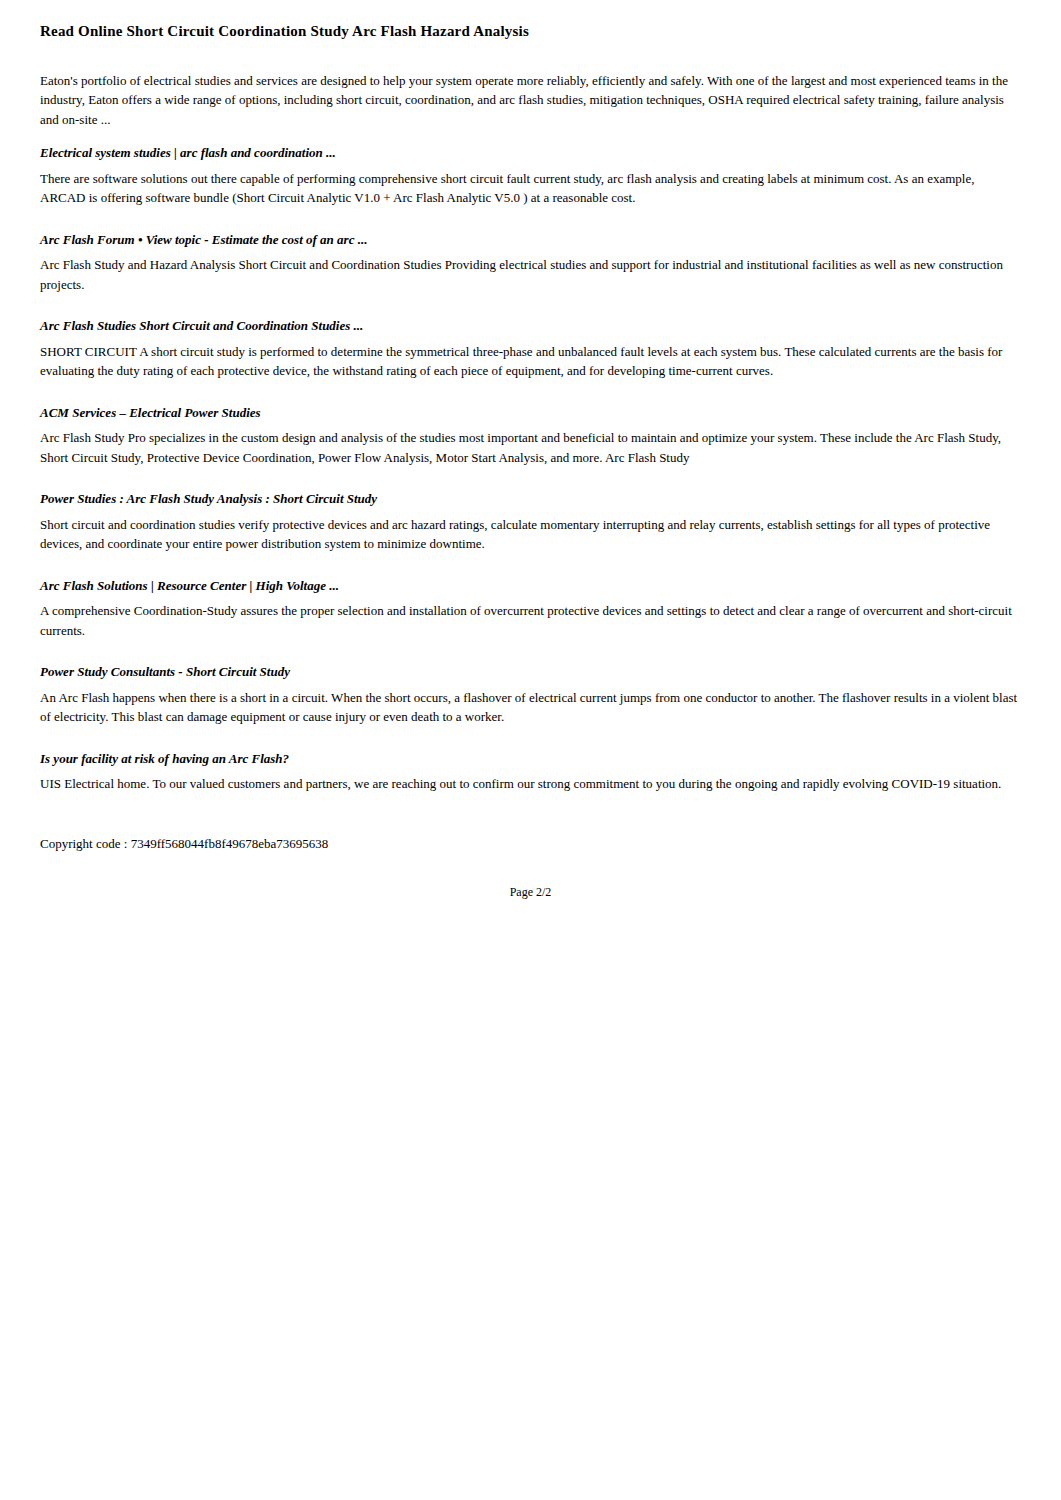Read Online Short Circuit Coordination Study Arc Flash Hazard Analysis
Eaton's portfolio of electrical studies and services are designed to help your system operate more reliably, efficiently and safely. With one of the largest and most experienced teams in the industry, Eaton offers a wide range of options, including short circuit, coordination, and arc flash studies, mitigation techniques, OSHA required electrical safety training, failure analysis and on-site ...
Electrical system studies | arc flash and coordination ...
There are software solutions out there capable of performing comprehensive short circuit fault current study, arc flash analysis and creating labels at minimum cost. As an example, ARCAD is offering software bundle (Short Circuit Analytic V1.0 + Arc Flash Analytic V5.0 ) at a reasonable cost.
Arc Flash Forum • View topic - Estimate the cost of an arc ...
Arc Flash Study and Hazard Analysis Short Circuit and Coordination Studies Providing electrical studies and support for industrial and institutional facilities as well as new construction projects.
Arc Flash Studies Short Circuit and Coordination Studies ...
SHORT CIRCUIT A short circuit study is performed to determine the symmetrical three-phase and unbalanced fault levels at each system bus. These calculated currents are the basis for evaluating the duty rating of each protective device, the withstand rating of each piece of equipment, and for developing time-current curves.
ACM Services – Electrical Power Studies
Arc Flash Study Pro specializes in the custom design and analysis of the studies most important and beneficial to maintain and optimize your system. These include the Arc Flash Study, Short Circuit Study, Protective Device Coordination, Power Flow Analysis, Motor Start Analysis, and more. Arc Flash Study
Power Studies : Arc Flash Study Analysis : Short Circuit Study
Short circuit and coordination studies verify protective devices and arc hazard ratings, calculate momentary interrupting and relay currents, establish settings for all types of protective devices, and coordinate your entire power distribution system to minimize downtime.
Arc Flash Solutions | Resource Center | High Voltage ...
A comprehensive Coordination-Study assures the proper selection and installation of overcurrent protective devices and settings to detect and clear a range of overcurrent and short-circuit currents.
Power Study Consultants - Short Circuit Study
An Arc Flash happens when there is a short in a circuit. When the short occurs, a flashover of electrical current jumps from one conductor to another. The flashover results in a violent blast of electricity. This blast can damage equipment or cause injury or even death to a worker.
Is your facility at risk of having an Arc Flash?
UIS Electrical home. To our valued customers and partners, we are reaching out to confirm our strong commitment to you during the ongoing and rapidly evolving COVID-19 situation.
Copyright code : 7349ff568044fb8f49678eba73695638
Page 2/2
___
* [Work item]
Retype the data above exactly; pictures are not part of the copy.

* [Response to the exercise]
Read Online Short Circuit Coordination Study Arc Flash Hazard Analysis
Eaton's portfolio of electrical studies and services are designed to help your system operate more reliably, efficiently and safely. With one of the largest and most experienced teams in the industry, Eaton offers a wide range of options, including short circuit, coordination, and arc flash studies, mitigation techniques, OSHA required electrical safety training, failure analysis and on-site ...
Electrical system studies | arc flash and coordination ...
There are software solutions out there capable of performing comprehensive short circuit fault current study, arc flash analysis and creating labels at minimum cost. As an example, ARCAD is offering software bundle (Short Circuit Analytic V1.0 + Arc Flash Analytic V5.0 ) at a reasonable cost.
Arc Flash Forum • View topic - Estimate the cost of an arc ...
Arc Flash Study and Hazard Analysis Short Circuit and Coordination Studies Providing electrical studies and support for industrial and institutional facilities as well as new construction projects.
Arc Flash Studies Short Circuit and Coordination Studies ...
SHORT CIRCUIT A short circuit study is performed to determine the symmetrical three-phase and unbalanced fault levels at each system bus. These calculated currents are the basis for evaluating the duty rating of each protective device, the withstand rating of each piece of equipment, and for developing time-current curves.
ACM Services – Electrical Power Studies
Arc Flash Study Pro specializes in the custom design and analysis of the studies most important and beneficial to maintain and optimize your system. These include the Arc Flash Study, Short Circuit Study, Protective Device Coordination, Power Flow Analysis, Motor Start Analysis, and more. Arc Flash Study
Power Studies : Arc Flash Study Analysis : Short Circuit Study
Short circuit and coordination studies verify protective devices and arc hazard ratings, calculate momentary interrupting and relay currents, establish settings for all types of protective devices, and coordinate your entire power distribution system to minimize downtime.
Arc Flash Solutions | Resource Center | High Voltage ...
A comprehensive Coordination-Study assures the proper selection and installation of overcurrent protective devices and settings to detect and clear a range of overcurrent and short-circuit currents.
Power Study Consultants - Short Circuit Study
An Arc Flash happens when there is a short in a circuit. When the short occurs, a flashover of electrical current jumps from one conductor to another. The flashover results in a violent blast of electricity. This blast can damage equipment or cause injury or even death to a worker.
Is your facility at risk of having an Arc Flash?
UIS Electrical home. To our valued customers and partners, we are reaching out to confirm our strong commitment to you during the ongoing and rapidly evolving COVID-19 situation.
Copyright code : 7349ff568044fb8f49678eba73695638
Page 2/2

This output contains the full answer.